E dall’altro lato invece, lato spacciatori intendo, cosa sta succedendo?

“L’unica cosa che posso dire è che sembra che questa città abbia a che fare con un nuovo tipo di spacciatori, proprio una nuova generazione dalle caratteristiche ben  precise, che ha saputo ritagliarsi un ruolo di un certo peso in una piazza dove le sostanze sono di buona qualità”.

Senta, secondo lei c’è una speranza che le cose possano migliorare? E se sì, in che tempi?

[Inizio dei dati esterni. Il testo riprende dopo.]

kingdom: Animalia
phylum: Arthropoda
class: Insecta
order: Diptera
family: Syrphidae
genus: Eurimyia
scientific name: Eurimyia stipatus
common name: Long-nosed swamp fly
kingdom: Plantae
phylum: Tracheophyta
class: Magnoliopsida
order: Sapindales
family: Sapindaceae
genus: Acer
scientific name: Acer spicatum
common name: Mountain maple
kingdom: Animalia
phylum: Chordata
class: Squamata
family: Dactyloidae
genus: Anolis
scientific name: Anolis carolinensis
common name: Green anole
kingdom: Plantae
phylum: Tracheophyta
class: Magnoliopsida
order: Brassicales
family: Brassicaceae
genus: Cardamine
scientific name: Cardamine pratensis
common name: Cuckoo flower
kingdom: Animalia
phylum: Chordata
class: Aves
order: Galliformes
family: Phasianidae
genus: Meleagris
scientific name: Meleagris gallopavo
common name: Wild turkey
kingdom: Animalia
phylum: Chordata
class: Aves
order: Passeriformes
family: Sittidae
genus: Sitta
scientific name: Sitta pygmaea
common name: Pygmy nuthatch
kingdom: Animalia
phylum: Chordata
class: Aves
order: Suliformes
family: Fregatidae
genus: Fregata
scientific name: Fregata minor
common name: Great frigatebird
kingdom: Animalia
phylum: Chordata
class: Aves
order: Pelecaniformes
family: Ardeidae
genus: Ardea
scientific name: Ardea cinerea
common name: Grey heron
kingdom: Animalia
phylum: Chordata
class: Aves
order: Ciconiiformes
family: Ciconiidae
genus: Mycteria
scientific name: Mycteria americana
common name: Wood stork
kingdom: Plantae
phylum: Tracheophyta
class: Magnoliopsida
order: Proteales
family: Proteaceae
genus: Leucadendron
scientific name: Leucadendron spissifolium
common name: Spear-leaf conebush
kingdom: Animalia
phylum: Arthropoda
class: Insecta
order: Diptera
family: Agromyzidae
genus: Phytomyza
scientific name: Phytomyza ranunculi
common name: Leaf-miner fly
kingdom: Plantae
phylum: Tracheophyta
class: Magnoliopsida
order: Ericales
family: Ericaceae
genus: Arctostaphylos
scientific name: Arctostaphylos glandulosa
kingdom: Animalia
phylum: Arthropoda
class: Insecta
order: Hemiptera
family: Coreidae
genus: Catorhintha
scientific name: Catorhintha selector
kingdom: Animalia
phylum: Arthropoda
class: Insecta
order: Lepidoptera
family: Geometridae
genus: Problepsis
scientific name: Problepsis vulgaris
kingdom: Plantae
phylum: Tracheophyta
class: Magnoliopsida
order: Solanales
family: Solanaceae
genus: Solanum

“Non si può parlare di tempistiche certe. Il nostro lavoro è appena cominciato e la nostra speranza è veder riconfermato il progetto “Outsiders” il prossimo anno per non vanificare quanto di buono fatto fin qui”.

C’è qualcosa che possa agevolare il vostro lavoro?

“Ci sono dei problemi piccoli e grandi, locali e di più ampio respiro. Per esempio, è importante che il fenomeno della tossicodipendenza rimanga evidente, cioè la repressione non serve a niente se non a nasconderlo ma se lo si nasconde, nessuno che ha le competenze per intervenire potrà farlo. Passando al dettaglio, le farmacie complicano un po’ le cose: in centro a Prato non si trovano siringhe vendute singolarmente e nemmeno del formato giusto. Questo ha delle conseguenze sulla nostra utenza: ci sono stati casi di ferite dovute all’uso di siringhe troppo grandi che si sono infettate e che hanno richiesto delle cure. Un tossicodipendente con delle ferite rischia di contrarre malattie infettive. Impedirlo può salvare la vita a lui e far risparmiare ai contribuenti il costo delle spese mediche necessarie per curarlo. Più in generale, comunque, sono i servizi del Sert ad essere vissuti come troppo rigidi e a spaventare. Ognuno dei nostri contatti ha la propria storia e le proprie motivazioni, alcuni rifiutano l’accezione di tossicodipendente, altri invece di Sert non vogliono proprio sentir parlare. Pensare un giorno di rendere i servizi un po’ più flessibili potrebbe essere per loro un incentivo ad utilizzarli”.

Sta arrivando il freddo e l’inverno. Secondo lei cambierà qualcosa in centro a Prato?

“Ci piacerebbe saperlo anche a noi”.